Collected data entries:
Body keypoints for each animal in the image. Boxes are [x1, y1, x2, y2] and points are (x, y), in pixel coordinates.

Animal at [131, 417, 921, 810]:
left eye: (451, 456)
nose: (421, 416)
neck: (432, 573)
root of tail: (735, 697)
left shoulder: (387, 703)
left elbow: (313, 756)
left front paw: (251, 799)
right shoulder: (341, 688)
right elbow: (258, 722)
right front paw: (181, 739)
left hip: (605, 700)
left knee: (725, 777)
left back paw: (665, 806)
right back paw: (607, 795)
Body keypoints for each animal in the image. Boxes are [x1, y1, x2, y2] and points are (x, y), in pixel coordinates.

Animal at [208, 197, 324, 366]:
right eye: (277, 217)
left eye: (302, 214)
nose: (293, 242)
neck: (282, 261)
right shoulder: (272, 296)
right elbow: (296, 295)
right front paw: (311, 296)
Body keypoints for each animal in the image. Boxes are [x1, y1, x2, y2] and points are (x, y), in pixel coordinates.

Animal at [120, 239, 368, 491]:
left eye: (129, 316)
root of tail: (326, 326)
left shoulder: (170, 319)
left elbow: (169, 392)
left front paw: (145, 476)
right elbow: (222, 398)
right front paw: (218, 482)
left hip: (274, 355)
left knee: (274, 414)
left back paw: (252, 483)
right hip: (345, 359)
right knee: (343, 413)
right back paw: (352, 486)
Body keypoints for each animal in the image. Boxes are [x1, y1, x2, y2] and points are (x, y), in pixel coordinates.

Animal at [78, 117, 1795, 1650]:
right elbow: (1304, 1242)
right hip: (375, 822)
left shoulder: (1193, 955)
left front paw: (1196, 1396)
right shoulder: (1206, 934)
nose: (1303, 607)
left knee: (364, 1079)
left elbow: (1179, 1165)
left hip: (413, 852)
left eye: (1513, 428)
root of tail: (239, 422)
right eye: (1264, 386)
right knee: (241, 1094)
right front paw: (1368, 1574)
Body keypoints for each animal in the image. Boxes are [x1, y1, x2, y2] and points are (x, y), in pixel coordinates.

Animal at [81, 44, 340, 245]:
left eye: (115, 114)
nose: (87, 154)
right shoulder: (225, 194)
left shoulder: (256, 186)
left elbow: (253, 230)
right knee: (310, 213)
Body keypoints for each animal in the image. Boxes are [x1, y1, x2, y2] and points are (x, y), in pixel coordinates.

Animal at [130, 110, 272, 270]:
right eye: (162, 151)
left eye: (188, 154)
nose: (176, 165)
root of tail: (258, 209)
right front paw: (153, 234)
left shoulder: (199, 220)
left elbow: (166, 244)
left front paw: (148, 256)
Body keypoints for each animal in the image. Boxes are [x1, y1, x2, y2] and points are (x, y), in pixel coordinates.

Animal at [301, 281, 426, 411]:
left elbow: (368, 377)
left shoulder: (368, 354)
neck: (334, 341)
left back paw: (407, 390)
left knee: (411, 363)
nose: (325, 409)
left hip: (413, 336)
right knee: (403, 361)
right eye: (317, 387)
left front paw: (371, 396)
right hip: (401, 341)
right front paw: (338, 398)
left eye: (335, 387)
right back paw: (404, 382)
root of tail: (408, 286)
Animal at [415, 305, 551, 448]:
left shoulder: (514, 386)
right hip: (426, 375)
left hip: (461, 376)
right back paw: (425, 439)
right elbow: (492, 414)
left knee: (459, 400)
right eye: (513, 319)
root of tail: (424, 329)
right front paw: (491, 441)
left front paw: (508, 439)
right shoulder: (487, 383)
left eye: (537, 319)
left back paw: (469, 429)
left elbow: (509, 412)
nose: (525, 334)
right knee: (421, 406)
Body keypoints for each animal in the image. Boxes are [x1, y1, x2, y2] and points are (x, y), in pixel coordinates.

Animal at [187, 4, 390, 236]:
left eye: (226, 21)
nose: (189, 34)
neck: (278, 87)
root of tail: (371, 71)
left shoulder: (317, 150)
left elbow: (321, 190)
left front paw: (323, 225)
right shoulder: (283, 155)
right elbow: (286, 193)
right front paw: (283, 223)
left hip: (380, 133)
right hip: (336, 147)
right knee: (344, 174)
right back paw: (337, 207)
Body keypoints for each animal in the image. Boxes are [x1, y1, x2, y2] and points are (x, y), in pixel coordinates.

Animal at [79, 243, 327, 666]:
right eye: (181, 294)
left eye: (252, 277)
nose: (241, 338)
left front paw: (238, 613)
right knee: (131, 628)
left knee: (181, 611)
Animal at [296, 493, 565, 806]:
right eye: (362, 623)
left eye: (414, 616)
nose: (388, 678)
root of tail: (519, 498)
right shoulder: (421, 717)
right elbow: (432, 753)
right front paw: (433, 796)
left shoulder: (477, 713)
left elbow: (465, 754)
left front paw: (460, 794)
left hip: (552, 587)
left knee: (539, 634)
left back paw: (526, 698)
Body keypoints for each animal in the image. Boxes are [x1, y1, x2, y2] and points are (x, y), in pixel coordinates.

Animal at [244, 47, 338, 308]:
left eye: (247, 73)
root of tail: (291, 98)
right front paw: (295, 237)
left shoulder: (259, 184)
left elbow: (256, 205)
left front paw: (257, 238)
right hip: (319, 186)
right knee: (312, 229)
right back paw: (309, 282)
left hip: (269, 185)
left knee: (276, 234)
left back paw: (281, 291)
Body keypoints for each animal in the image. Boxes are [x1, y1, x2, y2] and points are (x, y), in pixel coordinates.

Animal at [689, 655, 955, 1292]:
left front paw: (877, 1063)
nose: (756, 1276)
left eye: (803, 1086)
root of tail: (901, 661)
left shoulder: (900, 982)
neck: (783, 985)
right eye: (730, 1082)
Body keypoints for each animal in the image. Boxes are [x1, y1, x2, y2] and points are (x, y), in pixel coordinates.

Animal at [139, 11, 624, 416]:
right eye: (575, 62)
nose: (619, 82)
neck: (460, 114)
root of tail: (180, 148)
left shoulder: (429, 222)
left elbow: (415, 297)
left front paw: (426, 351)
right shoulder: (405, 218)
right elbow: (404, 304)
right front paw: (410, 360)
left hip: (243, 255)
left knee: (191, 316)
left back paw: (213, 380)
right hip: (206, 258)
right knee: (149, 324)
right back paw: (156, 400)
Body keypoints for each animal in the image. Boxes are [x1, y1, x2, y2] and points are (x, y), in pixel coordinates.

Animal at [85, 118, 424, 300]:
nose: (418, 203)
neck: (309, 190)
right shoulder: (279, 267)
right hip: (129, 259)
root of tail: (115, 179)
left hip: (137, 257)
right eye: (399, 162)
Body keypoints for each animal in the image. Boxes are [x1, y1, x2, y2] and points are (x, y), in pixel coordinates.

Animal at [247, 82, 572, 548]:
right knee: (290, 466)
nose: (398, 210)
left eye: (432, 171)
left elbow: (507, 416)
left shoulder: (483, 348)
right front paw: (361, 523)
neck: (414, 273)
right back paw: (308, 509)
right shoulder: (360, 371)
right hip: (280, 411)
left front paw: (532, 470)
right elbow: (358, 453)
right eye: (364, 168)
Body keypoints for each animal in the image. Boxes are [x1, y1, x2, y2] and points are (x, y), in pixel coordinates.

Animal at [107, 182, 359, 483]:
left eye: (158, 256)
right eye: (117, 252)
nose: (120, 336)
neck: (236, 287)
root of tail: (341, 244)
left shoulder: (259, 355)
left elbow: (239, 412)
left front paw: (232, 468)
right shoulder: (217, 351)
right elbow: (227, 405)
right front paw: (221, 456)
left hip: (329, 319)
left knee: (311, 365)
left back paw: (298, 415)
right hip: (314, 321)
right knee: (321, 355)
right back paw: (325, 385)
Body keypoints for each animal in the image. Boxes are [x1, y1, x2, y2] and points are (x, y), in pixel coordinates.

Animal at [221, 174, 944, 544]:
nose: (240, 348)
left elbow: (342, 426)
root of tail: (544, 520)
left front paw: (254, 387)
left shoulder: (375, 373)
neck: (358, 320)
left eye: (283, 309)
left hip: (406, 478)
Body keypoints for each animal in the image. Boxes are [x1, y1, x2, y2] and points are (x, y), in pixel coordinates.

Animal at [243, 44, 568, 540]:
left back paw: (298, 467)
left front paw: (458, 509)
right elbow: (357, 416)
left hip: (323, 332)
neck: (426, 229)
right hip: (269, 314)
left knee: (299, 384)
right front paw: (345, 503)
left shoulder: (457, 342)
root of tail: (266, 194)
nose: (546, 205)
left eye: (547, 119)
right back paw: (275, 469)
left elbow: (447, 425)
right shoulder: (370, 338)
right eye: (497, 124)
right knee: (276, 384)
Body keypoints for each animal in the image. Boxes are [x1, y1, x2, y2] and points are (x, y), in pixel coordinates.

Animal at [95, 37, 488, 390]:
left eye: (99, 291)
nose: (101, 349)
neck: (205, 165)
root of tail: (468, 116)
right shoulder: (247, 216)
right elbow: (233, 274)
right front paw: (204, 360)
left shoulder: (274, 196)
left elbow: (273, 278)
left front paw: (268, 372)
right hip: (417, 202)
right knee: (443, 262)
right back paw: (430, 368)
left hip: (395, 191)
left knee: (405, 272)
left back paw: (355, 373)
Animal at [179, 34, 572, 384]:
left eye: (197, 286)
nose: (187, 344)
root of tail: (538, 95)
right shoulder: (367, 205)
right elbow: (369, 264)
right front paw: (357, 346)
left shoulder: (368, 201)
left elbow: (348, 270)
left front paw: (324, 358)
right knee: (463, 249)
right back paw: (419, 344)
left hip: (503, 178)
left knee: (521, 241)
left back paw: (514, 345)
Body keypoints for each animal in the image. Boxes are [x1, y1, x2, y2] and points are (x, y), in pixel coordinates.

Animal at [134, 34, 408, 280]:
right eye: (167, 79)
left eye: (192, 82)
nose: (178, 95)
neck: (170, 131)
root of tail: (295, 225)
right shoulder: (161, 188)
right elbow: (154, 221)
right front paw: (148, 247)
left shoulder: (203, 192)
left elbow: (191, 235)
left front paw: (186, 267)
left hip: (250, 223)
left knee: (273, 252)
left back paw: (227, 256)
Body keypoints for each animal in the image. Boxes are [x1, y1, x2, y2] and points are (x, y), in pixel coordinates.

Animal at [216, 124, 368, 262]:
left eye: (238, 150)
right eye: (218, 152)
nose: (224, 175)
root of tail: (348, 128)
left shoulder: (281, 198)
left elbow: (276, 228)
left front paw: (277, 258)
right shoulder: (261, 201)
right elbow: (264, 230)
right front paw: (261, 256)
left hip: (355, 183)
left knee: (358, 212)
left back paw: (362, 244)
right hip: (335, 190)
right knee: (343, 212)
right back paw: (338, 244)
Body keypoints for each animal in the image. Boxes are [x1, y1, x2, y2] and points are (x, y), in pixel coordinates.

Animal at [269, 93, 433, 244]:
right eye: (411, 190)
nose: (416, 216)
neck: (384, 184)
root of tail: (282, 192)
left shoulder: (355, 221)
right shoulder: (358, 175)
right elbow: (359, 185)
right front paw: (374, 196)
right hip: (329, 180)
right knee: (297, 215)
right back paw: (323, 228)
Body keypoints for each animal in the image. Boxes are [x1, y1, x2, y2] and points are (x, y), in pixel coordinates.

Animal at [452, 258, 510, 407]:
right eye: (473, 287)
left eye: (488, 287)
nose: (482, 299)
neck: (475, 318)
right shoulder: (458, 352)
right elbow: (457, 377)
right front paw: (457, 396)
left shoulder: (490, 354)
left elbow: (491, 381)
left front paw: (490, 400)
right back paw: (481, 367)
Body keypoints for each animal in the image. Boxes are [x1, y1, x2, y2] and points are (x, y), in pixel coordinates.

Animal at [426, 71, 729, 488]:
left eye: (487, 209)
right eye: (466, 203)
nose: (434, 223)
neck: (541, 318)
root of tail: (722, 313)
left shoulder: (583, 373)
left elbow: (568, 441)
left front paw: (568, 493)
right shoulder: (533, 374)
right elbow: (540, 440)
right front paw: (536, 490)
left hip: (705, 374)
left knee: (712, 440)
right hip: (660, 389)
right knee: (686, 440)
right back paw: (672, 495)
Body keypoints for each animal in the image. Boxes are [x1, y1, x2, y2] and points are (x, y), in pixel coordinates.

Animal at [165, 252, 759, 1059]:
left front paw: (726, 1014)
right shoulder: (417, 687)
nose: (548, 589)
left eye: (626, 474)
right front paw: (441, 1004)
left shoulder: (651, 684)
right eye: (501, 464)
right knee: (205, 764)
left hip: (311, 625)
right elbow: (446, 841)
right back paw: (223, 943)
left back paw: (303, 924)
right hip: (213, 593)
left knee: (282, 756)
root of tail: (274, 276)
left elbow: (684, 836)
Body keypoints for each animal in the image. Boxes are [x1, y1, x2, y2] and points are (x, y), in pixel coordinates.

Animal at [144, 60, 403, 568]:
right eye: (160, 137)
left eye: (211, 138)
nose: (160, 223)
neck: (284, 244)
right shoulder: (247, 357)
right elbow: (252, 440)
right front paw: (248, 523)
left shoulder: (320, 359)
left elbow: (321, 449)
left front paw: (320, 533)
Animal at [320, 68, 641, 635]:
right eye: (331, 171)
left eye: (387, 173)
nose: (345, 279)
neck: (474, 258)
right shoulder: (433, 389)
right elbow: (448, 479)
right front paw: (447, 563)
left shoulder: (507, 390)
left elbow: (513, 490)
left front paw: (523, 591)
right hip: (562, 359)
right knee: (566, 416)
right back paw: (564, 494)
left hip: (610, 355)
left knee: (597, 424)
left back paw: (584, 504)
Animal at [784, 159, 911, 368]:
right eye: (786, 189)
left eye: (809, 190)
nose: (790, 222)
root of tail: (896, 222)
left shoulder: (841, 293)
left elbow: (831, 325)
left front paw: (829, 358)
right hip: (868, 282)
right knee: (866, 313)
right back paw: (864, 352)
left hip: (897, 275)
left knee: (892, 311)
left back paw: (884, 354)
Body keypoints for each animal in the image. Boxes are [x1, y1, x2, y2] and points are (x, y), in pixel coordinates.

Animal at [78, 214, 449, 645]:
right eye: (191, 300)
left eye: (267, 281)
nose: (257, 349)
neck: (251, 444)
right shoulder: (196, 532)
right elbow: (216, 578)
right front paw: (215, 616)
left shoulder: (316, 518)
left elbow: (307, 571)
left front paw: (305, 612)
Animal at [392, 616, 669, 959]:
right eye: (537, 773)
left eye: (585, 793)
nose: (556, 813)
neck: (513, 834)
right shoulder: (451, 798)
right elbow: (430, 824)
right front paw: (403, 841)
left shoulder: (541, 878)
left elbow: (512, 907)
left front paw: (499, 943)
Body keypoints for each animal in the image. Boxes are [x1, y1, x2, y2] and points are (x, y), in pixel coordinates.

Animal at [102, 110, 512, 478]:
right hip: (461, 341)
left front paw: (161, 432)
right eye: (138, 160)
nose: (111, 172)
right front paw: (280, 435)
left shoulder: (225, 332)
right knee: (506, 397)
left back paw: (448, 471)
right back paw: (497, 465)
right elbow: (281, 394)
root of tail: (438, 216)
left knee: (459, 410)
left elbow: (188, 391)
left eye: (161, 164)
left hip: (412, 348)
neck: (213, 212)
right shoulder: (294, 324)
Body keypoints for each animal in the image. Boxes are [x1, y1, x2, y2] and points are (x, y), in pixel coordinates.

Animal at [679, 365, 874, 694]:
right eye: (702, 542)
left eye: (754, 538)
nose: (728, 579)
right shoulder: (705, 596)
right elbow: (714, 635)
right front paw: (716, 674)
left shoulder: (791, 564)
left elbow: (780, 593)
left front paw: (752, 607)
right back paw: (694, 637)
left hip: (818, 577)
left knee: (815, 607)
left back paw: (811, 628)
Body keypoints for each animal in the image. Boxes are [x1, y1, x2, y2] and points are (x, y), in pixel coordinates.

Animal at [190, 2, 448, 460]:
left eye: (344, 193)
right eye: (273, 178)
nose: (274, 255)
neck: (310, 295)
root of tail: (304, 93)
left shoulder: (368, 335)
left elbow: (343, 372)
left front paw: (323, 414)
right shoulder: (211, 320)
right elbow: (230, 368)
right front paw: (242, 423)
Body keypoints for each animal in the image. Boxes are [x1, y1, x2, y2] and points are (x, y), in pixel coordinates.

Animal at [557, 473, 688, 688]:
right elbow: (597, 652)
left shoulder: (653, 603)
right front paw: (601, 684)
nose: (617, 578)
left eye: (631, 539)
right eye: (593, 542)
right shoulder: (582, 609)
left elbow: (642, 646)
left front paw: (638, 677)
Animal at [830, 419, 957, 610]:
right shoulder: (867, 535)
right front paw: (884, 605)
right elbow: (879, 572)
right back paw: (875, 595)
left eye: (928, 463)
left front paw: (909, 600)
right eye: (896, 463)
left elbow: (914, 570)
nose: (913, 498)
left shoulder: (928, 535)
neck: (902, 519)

◆ Assignment
The required output is the stretch of entries above from the line containing "left shoulder: (507, 390)" through the line containing "root of tail: (896, 222)", reproduced exactly.

◆ Answer to this exercise
left shoulder: (507, 390)
left elbow: (513, 490)
left front paw: (523, 591)
right hip: (562, 359)
right knee: (566, 416)
right back paw: (564, 494)
left hip: (610, 355)
left knee: (597, 424)
left back paw: (584, 504)
Animal at [784, 159, 911, 368]:
right eye: (786, 189)
left eye: (809, 190)
nose: (790, 222)
root of tail: (896, 222)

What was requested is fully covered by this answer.